• **Prompt**: Please pull out each line below that contains the word "setembro", and copy those lines word for word.

• **The data**:
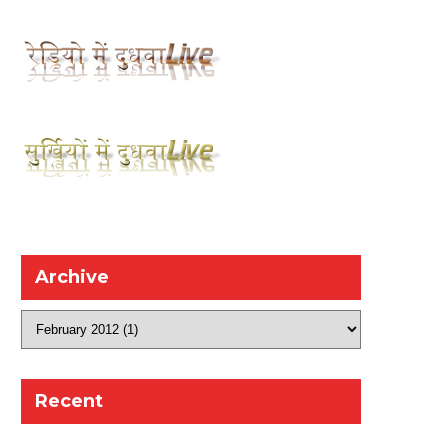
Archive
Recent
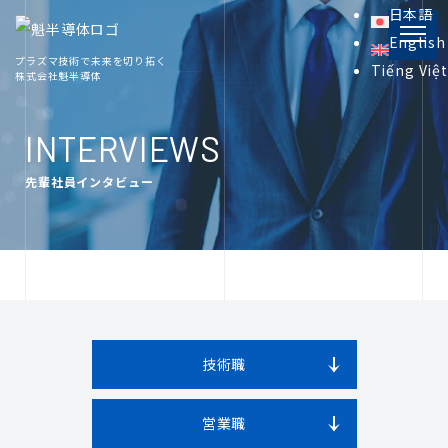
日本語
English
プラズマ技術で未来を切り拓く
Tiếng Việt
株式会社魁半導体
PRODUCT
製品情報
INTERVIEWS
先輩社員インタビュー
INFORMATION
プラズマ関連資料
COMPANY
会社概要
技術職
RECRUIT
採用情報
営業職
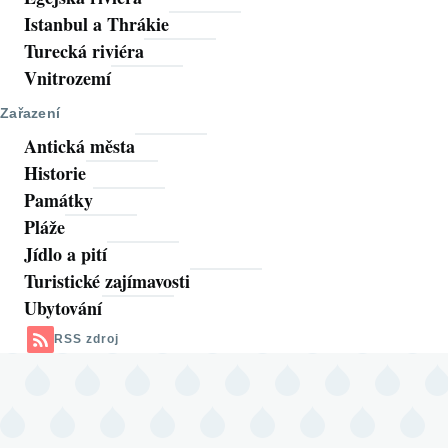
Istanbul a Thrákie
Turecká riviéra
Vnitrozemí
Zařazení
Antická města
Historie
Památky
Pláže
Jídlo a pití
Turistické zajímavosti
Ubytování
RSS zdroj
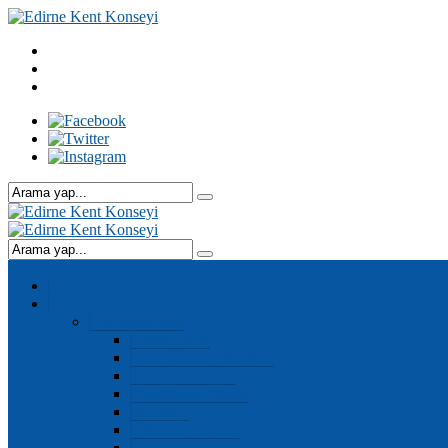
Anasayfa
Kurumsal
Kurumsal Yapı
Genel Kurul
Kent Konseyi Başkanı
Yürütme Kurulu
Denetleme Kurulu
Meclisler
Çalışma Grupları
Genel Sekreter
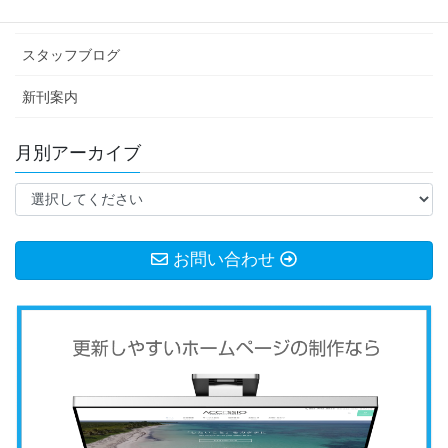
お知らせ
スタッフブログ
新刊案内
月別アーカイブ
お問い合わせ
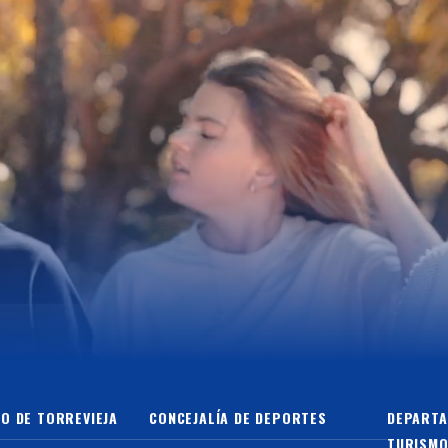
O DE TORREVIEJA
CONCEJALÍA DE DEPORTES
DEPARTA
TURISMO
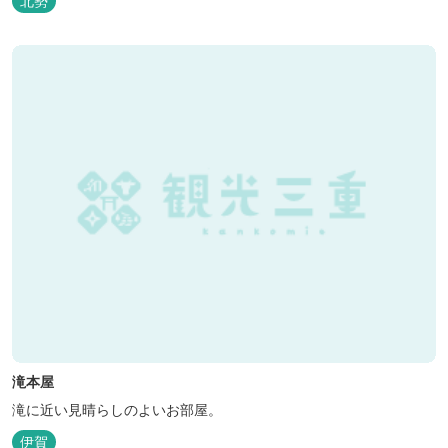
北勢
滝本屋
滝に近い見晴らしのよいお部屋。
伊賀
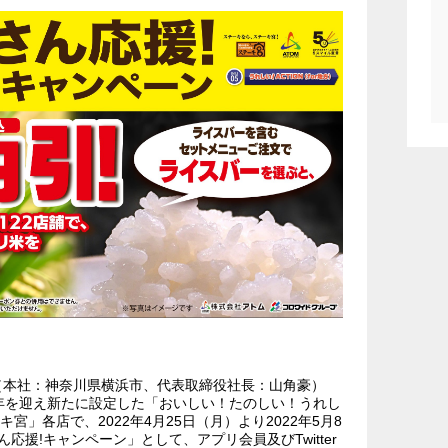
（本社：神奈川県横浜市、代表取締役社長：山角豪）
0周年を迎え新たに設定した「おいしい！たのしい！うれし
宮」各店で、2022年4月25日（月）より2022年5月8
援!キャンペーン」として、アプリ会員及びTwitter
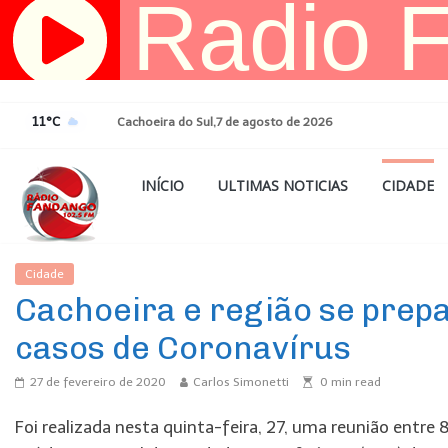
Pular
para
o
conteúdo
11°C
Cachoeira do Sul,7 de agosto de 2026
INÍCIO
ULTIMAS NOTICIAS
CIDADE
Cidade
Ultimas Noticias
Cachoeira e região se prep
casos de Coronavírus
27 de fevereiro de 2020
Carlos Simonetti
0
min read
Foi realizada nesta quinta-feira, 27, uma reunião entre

==

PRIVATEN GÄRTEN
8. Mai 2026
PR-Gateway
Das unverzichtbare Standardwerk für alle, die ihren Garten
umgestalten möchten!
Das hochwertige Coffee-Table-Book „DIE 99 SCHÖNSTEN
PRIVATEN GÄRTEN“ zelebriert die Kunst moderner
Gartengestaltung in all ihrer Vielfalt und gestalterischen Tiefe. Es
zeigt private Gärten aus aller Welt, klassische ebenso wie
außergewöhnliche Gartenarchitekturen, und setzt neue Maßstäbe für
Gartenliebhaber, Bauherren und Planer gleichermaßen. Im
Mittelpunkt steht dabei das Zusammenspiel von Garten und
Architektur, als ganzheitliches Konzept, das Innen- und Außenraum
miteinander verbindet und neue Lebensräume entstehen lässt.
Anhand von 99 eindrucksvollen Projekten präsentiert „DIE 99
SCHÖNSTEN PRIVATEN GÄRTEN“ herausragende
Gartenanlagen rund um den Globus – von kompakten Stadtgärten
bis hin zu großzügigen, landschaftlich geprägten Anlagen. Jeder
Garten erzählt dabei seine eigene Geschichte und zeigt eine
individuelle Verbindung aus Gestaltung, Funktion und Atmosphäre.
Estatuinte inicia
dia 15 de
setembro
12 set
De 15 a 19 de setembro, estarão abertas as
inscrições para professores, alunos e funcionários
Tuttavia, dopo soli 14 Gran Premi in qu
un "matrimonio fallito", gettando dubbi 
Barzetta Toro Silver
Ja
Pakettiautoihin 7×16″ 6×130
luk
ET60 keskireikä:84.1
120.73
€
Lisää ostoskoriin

• **Output for this task**:
setembro
De 15 a 19 de setembro, estarão abertas as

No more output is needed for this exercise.